Spacecraft properties
- Spacecraft type: Zenit-2
- Manufacturer: OKB-1
- Launch mass: 4730 kg

Start of mission
- Launch date: 28 April 1963, 09:36:00 GMT
- Rocket: Vostok-2
- Launch site: Baikonur 1/5
- Contractor: OKB-1

End of mission
- Disposal: Recovered
- Landing date: 8 May 1963
- Landing site: Steppe in Kazakhstan

Orbital parameters
- Reference system: Geocentric
- Regime: Low Earth
- Perigee altitude: 194 km
- Apogee altitude: 388 km
- Inclination: 65.0°
- Period: 90.4 minutes
- Epoch: 28 April 1963

= Kosmos 16 =

Soviet reconnaissance satellite (Zenit 2-10)

Kosmos 16 (Космос 16 meaning Cosmos 16) or Zenit-2 No.10 was a Soviet optical film-return reconnaissance satellite which was launched in 1963. A Zenit-2 satellite, Kosmos 16 was the tenth of eighty-one such spacecraft to be launched.

PROVIDED RECORDS:
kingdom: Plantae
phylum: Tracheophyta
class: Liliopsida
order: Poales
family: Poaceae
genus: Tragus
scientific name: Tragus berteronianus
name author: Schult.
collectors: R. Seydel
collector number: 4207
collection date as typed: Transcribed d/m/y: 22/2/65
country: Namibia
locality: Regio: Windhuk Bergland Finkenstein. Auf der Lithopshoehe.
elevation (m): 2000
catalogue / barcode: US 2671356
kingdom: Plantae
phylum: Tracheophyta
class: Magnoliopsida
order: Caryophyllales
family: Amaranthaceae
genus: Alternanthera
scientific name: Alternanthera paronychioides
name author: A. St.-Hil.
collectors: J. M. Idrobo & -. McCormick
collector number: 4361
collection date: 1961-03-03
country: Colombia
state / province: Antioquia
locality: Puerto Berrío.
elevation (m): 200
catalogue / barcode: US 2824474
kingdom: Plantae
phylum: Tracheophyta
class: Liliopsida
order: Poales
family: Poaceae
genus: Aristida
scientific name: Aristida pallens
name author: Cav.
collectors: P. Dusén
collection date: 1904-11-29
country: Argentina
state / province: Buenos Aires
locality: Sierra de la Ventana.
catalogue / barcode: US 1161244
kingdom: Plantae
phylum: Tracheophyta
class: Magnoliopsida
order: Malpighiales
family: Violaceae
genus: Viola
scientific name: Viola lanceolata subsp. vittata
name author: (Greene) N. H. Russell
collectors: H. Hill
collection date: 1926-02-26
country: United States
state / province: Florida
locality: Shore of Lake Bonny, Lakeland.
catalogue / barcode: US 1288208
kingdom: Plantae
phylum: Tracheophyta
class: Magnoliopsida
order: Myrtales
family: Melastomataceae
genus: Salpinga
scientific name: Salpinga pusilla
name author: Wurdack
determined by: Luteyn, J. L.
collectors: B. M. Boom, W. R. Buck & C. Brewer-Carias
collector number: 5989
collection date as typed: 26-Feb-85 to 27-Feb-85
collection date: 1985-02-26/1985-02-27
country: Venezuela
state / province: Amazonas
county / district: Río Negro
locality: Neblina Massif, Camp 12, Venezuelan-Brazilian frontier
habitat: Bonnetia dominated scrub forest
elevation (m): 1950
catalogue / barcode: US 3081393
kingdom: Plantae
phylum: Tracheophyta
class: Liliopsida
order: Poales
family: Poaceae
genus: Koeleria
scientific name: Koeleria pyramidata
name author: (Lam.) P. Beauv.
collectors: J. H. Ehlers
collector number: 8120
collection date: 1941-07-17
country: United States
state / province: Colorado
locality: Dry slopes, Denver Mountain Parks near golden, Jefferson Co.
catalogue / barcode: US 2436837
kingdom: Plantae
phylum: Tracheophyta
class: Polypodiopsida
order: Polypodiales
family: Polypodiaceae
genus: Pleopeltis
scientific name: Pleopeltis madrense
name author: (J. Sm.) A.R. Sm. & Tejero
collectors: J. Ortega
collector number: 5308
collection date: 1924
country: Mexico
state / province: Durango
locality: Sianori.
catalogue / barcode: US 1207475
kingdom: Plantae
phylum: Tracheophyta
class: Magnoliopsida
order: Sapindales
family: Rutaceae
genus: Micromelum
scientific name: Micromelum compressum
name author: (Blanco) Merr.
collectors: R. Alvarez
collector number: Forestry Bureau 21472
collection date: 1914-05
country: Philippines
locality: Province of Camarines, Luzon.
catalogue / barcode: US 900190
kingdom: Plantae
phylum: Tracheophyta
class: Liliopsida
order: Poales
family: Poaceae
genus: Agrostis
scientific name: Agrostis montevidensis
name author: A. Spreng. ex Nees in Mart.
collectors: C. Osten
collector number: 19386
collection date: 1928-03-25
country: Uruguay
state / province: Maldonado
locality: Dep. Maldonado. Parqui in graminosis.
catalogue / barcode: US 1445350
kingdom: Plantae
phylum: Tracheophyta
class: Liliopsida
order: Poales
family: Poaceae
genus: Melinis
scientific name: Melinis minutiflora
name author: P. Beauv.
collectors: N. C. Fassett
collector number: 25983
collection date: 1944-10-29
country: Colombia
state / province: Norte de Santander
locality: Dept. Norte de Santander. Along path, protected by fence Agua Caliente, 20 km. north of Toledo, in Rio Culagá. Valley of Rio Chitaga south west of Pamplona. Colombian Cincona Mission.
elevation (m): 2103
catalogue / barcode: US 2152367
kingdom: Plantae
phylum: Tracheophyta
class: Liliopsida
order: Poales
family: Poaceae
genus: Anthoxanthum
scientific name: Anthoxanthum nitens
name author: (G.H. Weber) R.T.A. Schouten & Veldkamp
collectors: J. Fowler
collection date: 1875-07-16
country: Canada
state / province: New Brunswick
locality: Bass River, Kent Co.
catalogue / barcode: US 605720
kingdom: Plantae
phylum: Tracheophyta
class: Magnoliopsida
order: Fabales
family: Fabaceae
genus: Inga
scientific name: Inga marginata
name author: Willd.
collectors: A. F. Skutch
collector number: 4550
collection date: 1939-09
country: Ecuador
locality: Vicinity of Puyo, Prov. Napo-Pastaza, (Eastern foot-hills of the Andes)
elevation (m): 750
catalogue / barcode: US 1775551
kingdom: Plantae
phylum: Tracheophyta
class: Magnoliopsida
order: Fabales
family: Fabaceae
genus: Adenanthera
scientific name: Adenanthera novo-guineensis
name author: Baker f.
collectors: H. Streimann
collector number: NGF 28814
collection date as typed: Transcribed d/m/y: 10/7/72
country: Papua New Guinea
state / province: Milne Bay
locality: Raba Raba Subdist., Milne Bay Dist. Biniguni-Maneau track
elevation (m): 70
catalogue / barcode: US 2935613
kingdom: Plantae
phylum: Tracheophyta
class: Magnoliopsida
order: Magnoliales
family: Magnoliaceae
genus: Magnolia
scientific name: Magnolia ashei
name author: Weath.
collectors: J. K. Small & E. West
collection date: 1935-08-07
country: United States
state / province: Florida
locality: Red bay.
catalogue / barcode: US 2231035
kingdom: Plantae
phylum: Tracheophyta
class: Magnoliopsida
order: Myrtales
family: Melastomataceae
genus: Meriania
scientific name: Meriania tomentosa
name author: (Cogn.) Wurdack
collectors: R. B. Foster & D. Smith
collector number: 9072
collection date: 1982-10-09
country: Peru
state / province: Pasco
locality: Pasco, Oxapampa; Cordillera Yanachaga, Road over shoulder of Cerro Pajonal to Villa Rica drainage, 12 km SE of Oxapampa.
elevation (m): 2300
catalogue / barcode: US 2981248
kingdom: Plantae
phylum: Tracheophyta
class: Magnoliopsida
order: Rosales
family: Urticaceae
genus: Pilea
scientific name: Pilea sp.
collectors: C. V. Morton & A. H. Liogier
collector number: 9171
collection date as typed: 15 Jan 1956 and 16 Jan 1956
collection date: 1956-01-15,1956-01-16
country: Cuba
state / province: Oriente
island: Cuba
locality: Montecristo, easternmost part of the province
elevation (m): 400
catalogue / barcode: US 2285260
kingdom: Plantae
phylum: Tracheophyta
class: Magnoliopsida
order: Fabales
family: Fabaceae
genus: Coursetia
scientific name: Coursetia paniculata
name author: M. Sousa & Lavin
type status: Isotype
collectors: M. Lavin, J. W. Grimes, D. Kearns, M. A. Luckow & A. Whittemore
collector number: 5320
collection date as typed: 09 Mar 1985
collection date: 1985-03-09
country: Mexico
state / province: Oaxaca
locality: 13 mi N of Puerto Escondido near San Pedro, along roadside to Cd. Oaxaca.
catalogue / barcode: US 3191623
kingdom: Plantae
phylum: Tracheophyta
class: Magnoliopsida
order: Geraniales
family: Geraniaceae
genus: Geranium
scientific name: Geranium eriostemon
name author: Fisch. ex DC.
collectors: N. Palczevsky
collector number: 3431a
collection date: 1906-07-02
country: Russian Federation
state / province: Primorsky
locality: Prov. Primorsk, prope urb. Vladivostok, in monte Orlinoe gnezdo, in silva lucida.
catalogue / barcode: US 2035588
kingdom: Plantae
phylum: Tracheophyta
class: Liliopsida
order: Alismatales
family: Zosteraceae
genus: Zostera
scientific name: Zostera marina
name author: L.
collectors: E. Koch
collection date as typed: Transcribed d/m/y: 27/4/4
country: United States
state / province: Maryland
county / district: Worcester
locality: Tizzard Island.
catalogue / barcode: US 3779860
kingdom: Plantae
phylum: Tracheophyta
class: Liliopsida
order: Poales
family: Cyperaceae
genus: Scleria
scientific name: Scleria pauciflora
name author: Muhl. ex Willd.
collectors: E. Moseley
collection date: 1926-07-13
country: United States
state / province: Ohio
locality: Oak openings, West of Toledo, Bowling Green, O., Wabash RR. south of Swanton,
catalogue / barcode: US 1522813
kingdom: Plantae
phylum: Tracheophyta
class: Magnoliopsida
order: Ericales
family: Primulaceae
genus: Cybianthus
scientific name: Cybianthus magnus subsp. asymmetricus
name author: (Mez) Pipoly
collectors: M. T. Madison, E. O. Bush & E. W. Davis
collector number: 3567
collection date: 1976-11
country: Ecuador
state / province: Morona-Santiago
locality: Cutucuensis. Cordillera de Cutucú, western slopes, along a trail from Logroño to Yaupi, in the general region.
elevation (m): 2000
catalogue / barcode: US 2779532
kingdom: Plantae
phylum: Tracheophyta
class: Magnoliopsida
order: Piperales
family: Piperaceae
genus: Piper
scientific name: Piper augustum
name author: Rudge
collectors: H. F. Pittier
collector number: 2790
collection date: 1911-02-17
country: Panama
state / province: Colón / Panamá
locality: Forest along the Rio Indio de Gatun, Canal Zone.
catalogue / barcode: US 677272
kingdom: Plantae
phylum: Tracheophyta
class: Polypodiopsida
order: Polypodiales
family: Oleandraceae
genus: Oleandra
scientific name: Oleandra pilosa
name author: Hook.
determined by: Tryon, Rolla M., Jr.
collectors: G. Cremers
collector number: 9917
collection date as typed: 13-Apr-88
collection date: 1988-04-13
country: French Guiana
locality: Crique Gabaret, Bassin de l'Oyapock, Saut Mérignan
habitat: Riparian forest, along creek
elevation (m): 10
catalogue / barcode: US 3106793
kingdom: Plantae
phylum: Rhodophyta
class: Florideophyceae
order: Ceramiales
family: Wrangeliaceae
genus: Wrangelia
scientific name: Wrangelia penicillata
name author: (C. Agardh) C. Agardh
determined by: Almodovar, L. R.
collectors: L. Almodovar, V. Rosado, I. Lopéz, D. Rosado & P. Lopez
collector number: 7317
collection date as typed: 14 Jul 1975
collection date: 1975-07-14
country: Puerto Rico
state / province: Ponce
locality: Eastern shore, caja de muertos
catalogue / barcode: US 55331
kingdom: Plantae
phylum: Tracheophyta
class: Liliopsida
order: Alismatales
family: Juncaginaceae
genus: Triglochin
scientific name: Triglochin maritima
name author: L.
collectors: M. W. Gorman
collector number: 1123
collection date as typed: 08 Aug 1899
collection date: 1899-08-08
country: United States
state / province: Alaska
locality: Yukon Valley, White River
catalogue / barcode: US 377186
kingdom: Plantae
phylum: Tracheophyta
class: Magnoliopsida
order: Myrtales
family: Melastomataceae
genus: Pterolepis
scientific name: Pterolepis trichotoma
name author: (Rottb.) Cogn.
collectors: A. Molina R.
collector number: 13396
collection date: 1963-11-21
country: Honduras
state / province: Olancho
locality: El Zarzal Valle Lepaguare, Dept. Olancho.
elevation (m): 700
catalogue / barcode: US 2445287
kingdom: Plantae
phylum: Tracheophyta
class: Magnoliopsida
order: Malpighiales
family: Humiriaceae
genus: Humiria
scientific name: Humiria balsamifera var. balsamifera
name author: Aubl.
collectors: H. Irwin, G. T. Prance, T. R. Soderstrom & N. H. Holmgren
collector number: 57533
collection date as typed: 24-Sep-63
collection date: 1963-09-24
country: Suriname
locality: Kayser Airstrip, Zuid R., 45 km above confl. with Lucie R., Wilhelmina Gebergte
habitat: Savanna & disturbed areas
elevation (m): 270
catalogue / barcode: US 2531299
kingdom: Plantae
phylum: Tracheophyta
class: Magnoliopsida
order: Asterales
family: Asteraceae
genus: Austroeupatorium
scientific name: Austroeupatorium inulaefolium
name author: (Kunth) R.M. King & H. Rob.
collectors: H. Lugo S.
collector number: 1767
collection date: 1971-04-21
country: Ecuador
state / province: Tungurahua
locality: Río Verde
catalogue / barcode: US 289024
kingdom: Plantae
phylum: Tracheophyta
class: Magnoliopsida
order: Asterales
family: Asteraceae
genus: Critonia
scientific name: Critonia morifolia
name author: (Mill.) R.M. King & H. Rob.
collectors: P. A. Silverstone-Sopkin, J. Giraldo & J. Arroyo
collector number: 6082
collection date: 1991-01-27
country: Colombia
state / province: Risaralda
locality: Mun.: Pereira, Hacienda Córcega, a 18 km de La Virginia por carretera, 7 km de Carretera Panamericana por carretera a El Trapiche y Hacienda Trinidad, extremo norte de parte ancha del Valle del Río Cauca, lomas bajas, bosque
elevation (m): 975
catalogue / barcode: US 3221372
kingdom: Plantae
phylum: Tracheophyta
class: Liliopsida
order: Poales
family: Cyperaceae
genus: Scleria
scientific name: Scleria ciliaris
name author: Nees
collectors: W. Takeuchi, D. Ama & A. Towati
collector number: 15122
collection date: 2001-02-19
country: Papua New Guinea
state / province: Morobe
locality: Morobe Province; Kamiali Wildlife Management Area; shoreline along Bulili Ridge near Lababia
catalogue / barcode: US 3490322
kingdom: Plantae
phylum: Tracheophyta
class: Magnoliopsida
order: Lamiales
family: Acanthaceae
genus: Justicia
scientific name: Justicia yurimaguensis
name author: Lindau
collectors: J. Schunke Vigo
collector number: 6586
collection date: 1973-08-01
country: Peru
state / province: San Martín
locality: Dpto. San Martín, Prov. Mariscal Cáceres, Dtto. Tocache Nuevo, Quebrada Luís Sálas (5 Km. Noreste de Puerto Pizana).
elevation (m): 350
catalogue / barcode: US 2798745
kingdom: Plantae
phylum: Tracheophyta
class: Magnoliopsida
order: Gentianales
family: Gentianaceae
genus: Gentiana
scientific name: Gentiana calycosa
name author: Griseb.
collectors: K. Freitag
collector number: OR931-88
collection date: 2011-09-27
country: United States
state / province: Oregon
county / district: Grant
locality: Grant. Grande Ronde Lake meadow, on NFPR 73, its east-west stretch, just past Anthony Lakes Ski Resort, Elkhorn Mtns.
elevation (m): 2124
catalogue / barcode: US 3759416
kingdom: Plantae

TASK SET:
(1) Rewrite the Kosmos 16 profile starting at "Orbital parameters" and ending at "satellite (Zenit 2-10)", replacing "Geocentric" with "Earth-centered".
(2) Carry on the Kosmos 16 profile from the point at which it stops.
The data has no connection to the Kosmos 16 profile.

ANSWER LIST:
(1)
Orbital parameters
- Reference system: Earth-centered
- Regime: Low Earth
- Perigee altitude: 194 km
- Apogee altitude: 388 km
- Inclination: 65.0°
- Period: 90.4 minutes
- Epoch: 28 April 1963

= Kosmos 16 =

Soviet reconnaissance satellite (Zenit 2-10)

(2)
==Spacecraft==
Kosmos 16 was a Zenit-2 satellite, a first generation, low resolution, reconnaissance satellite derived from the Vostok spacecraft used for crewed flights, the satellites were developed by OKB-1. In addition to reconnaissance, it was also used for research into radiation in support of the Vostok programme. It had a mass of 4730 kg.

==Mission==
The Vostok-2 rocket, serial number E15000-02, was used to launch Kosmos 16. The launch took place at 09:36:00 GMT on 28 April 1963, using Site 1/5 at the Baikonur Cosmodrome. Following its successful arrival in orbit the spacecraft received its Kosmos designation, along with the International Designator 1963-012A and the Satellite Catalog Number 00571.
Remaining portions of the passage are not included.